Quelques observations semblent rassurantes : certaines espèces seraient capables de s’adapter. C’est le cas de la rainette ibérique qui, en milieu humide, utilise la végétation pour se protéger de la chaleur. Fanny Mallard pointe donc l’importance de la construction micro-habitats. « Le changement climatique est trop rapide et ne laisse pas le temps aux espèces de s’adapter, donc l’idée est de travailler à la création de microclimats favorables pour que les espèces y trouvent refuge quand les conditions climatiques sont critiques. »

Des perspectives sous réserve d’action politique

 « Les refuges climatiques sont des milieux extrêmement riches en biodiversité et ce sont ceux qu’il faut protéger d’abord. […] Plus un milieu naturel est riche, plus il est résistant aux impacts », complète Christophe Coïc. La priorité devrait donc être à la mise en place d’une stratégie régionale de conservation, qui dépend des décideurs. Le cofondateur de Cistude Nature regrette leur désintérêt : alors que trente-cinq scientifiques issus du Giec ont donné de leur temps mi-juin pour former les nouveaux députés aux enjeux climat et biodiversité, seul·es 154 parlementaires (sur 577) y ont assisté.
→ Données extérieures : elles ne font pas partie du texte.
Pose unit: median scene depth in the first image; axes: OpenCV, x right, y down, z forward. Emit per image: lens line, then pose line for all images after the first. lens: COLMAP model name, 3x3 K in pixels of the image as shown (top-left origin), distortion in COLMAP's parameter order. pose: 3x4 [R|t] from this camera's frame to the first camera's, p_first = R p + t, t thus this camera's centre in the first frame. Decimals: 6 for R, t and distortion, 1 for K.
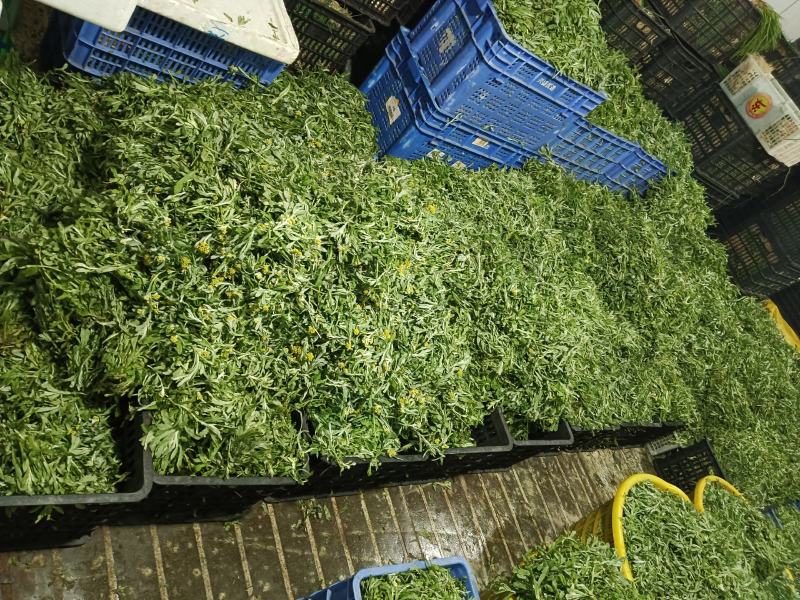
lens RADIAL K [[636.7, 0, 400.7], [0, 636.7, 281.6], [0, 0, 1]] dist [0.114337, -0.231428]
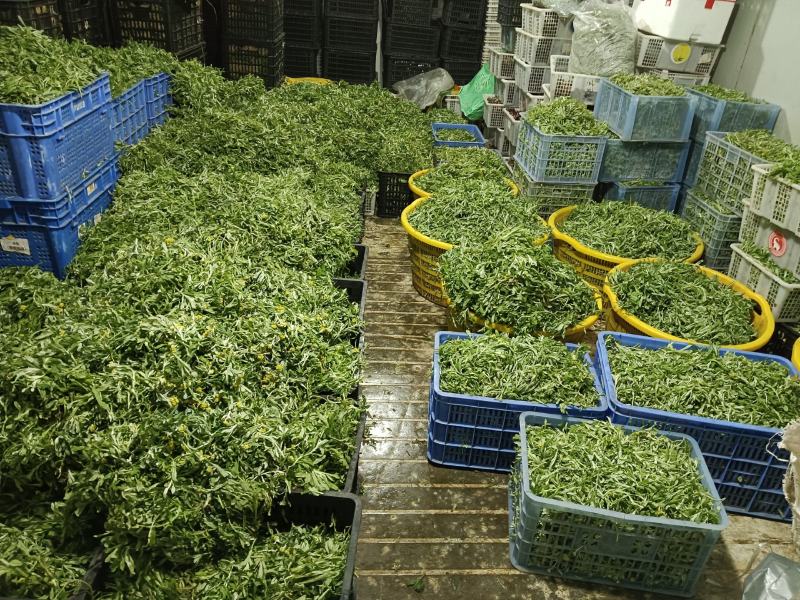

Prise de conscience médiatique, publique, mais peu politique. « On est sur des sujets complexes : il est plus facile d’émouvoir le public avec un chaton sur Facebook que sur ces sujets », tente de justifier le directeur. D’autres régions (Occitanie, Normandie, Bretagne, Auvergne-Rhônes-Alpes) ont montré leur intérêt pour ce programme scientifique, qu’elles aimeraient transposer à leur territoire pour tisser un réseau national. Pour l’heure et malgré l’urgence, Cistude Nature n’est pas sûre d’avoir le soutien nécessaire pour poursuivre son action.